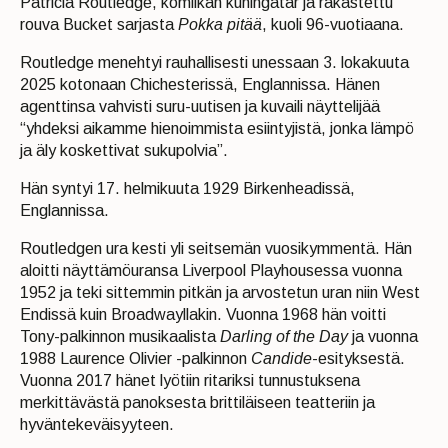
Patricia Routledge, komiikan kuningatar ja rakastettu
rouva Bucket sarjasta
Pokka pitää
, kuoli 96-vuotiaana.
Routledge menehtyi rauhallisesti unessaan 3. lokakuuta
2025 kotonaan Chichesterissä, Englannissa. Hänen
agenttinsa vahvisti suru-uutisen ja kuvaili näyttelijää
“yhdeksi aikamme hienoimmista esiintyjistä, jonka lämpö
ja äly koskettivat sukupolvia”.
Hän syntyi 17. helmikuuta 1929 Birkenheadissä,
Englannissa.
Routledgen ura kesti yli seitsemän vuosikymmentä. Hän
aloitti näyttämöuransa Liverpool Playhousessa vuonna
1952 ja teki sittemmin pitkän ja arvostetun uran niin West
Endissä kuin Broadwayllakin. Vuonna 1968 hän voitti
Tony-palkinnon musikaalista
Darling of the Day
ja vuonna
1988 Laurence Olivier -palkinnon
Candide
-esityksestä.
Vuonna 2017 hänet lyötiin ritariksi tunnustuksena
merkittävästä panoksesta brittiläiseen teatteriin ja
hyväntekeväisyyteen.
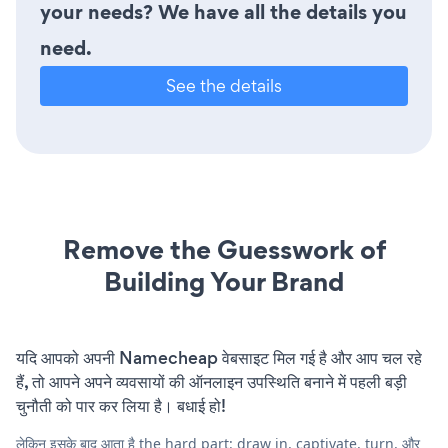
your needs? We have all the details you
need.
See the details
Remove the Guesswork of
Building Your Brand
यदि आपको अपनी Namecheap वेबसाइट मिल गई है और आप चल रहे
हैं, तो आपने अपने व्यवसायों की ऑनलाइन उपस्थिति बनाने में पहली बड़ी
चुनौती को पार कर लिया है। बधाई हो!
लेकिन इसके बाद आता है the hard part: draw in, captivate, turn, और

◇ ◇ ◇ ◇ ◇ ◇ ◇

Copy the text of all the entries above verbatim, omitting the pictures.

Patricia Routledge, komiikan kuningatar ja rakastettu
rouva Bucket sarjasta
Pokka pitää
, kuoli 96-vuotiaana.
Routledge menehtyi rauhallisesti unessaan 3. lokakuuta
2025 kotonaan Chichesterissä, Englannissa. Hänen
agenttinsa vahvisti suru-uutisen ja kuvaili näyttelijää
“yhdeksi aikamme hienoimmista esiintyjistä, jonka lämpö
ja äly koskettivat sukupolvia”.
Hän syntyi 17. helmikuuta 1929 Birkenheadissä,
Englannissa.
Routledgen ura kesti yli seitsemän vuosikymmentä. Hän
aloitti näyttämöuransa Liverpool Playhousessa vuonna
1952 ja teki sittemmin pitkän ja arvostetun uran niin West
Endissä kuin Broadwayllakin. Vuonna 1968 hän voitti
Tony-palkinnon musikaalista
Darling of the Day
ja vuonna
1988 Laurence Olivier -palkinnon
Candide
-esityksestä.
Vuonna 2017 hänet lyötiin ritariksi tunnustuksena
merkittävästä panoksesta brittiläiseen teatteriin ja
hyväntekeväisyyteen.
your needs? We have all the details you
need.
See the details
Remove the Guesswork of
Building Your Brand
यदि आपको अपनी Namecheap वेबसाइट मिल गई है और आप चल रहे
हैं, तो आपने अपने व्यवसायों की ऑनलाइन उपस्थिति बनाने में पहली बड़ी
चुनौती को पार कर लिया है। बधाई हो!
लेकिन इसके बाद आता है the hard part: draw in, captivate, turn, और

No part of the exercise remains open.